■ **Action item**
The "Each PFI Company" line through the end of the listing below is what to set down, word for word, and nothing else.

■ **Data supplied**
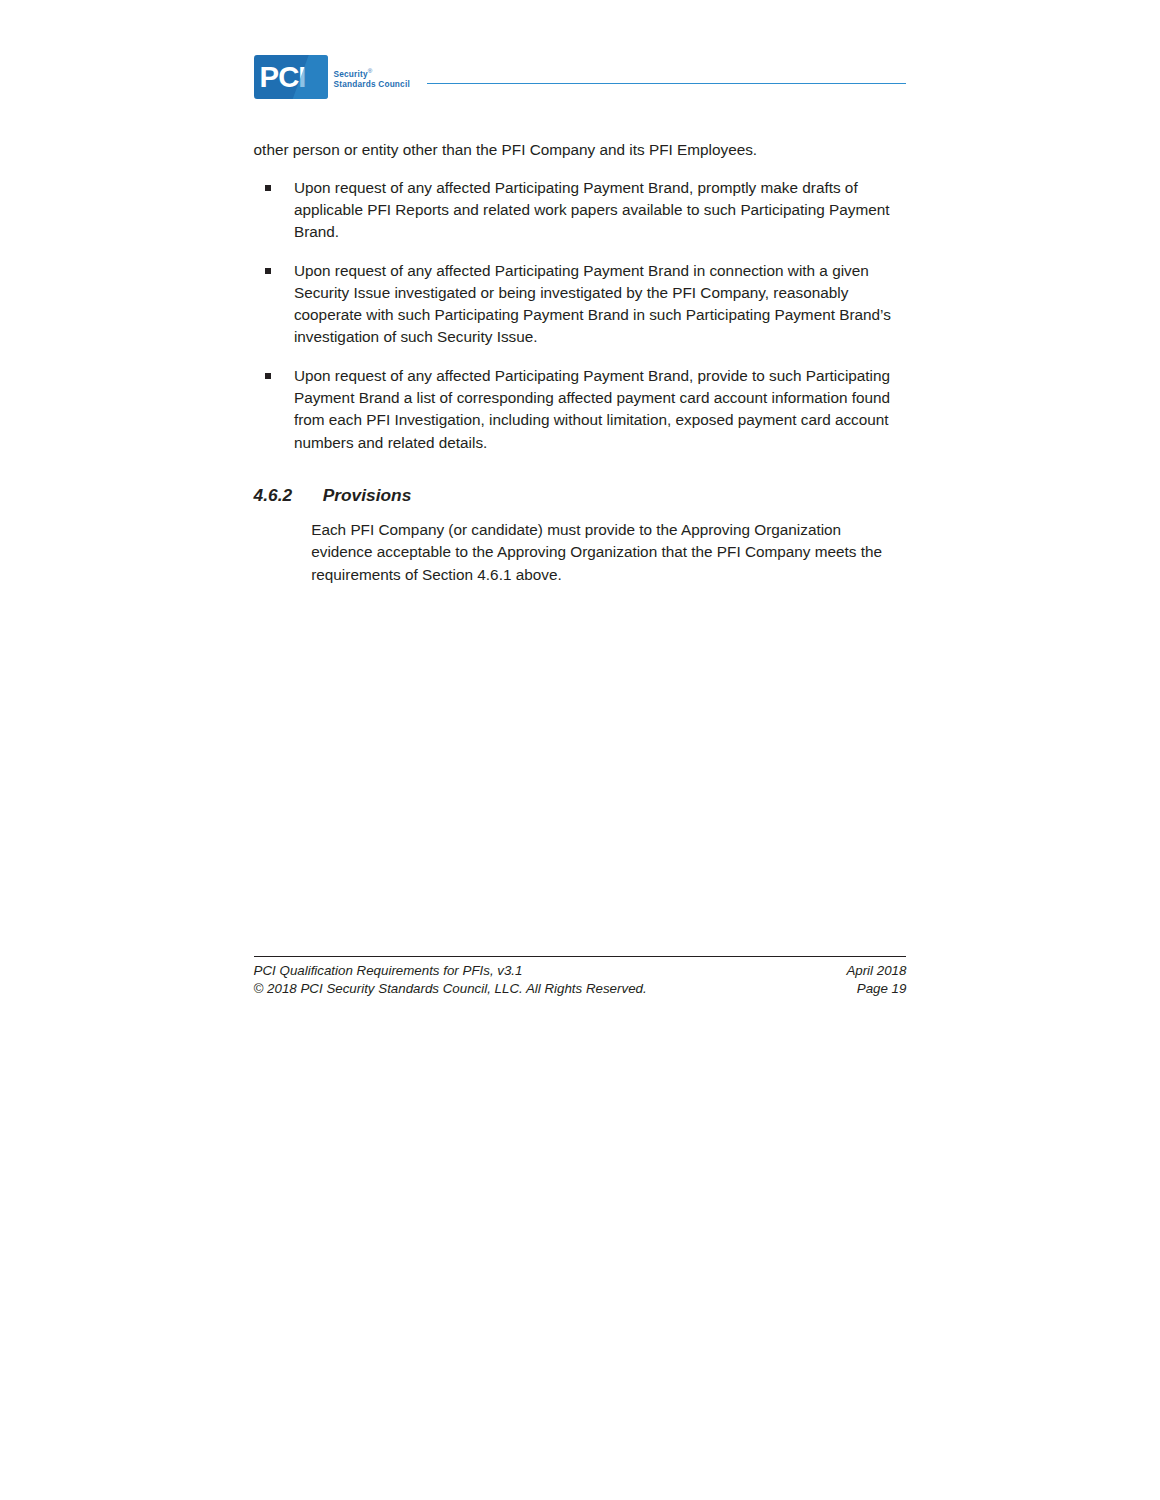Security®
Standards Council
other person or entity other than the PFI Company and its PFI Employees.
Upon request of any affected Participating Payment Brand, promptly make drafts of applicable PFI Reports and related work papers available to such Participating Payment Brand.
Upon request of any affected Participating Payment Brand in connection with a given Security Issue investigated or being investigated by the PFI Company, reasonably cooperate with such Participating Payment Brand in such Participating Payment Brand’s investigation of such Security Issue.
Upon request of any affected Participating Payment Brand, provide to such Participating Payment Brand a list of corresponding affected payment card account information found from each PFI Investigation, including without limitation, exposed payment card account numbers and related details.
4.6.2 Provisions
Each PFI Company (or candidate) must provide to the Approving Organization evidence acceptable to the Approving Organization that the PFI Company meets the requirements of Section 4.6.1 above.
PCI Qualification Requirements for PFIs, v3.1
© 2018 PCI Security Standards Council, LLC. All Rights Reserved.
April 2018
Page 19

■ **Solved problem**
Each PFI Company (or candidate) must provide to the Approving Organization evidence acceptable to the Approving Organization that the PFI Company meets the requirements of Section 4.6.1 above.
PCI Qualification Requirements for PFIs, v3.1
© 2018 PCI Security Standards Council, LLC. All Rights Reserved.
April 2018
Page 19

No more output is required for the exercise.